The inability to intuitively grasp and adhere to social codes can lead to various social challenges for neurodivergent individuals:

  • Misinterpretation: Others might misinterpret the intention behind their words, seeing them as detached, overly technical, or disinterested.
  • Social Isolation: Repeated miscommunications can lead to social isolation, as NT individuals might hesitate to engage, fearing awkward or cumbersome interactions.
  • Emotional Distress: For neurodivergent individuals, consistently being misunderstood or corrected can lead to feelings of frustration and inadequacy.

Strategies for Bridging the Communication Gap

  1. Explicit Learning: Neurodivergent individuals can benefit from explicit instruction in social codes, perhaps through therapy, social skills training, or guided learning.
  2. Patience and Understanding from NTs: Neurotypicals can play a crucial role by being more patient and making efforts to understand the communication style of their neurodivergent counterparts.
  3. Leveraging Strengths: Focusing on environments where detailed factual communication is valued, such as in technical or research-oriented fields, can allow autistic individuals to utilize their strengths.
  4. Encouraging Feedback: Creating a culture where respectful, constructive feedback is encouraged can help neurodivergent individuals learn from social missteps in a supportive setting.

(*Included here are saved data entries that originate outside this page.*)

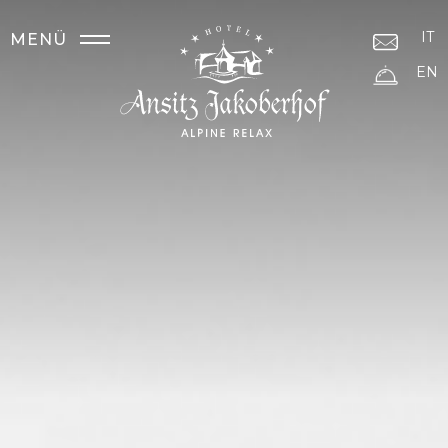
IT
MENÜ
EN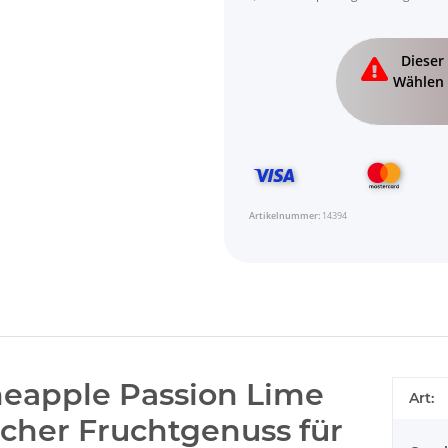
x
Dieser 
Wählen 
Artikelnummer:
14394
eapple Passion Lime
Art:
scher Fruchtgenuss für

Understanding social codes and how they vary between neurodivergent and neurotypical individuals is key to fostering better communication and empathy. By recognizing these differences and adopting strategies to bridge the gap, both groups can engage more meaningfully, enriching their interactions and reducing misunderstandings. It’s essential for society to work towards inclusivity, where different communication styles are not just recognized but truly understood and valued.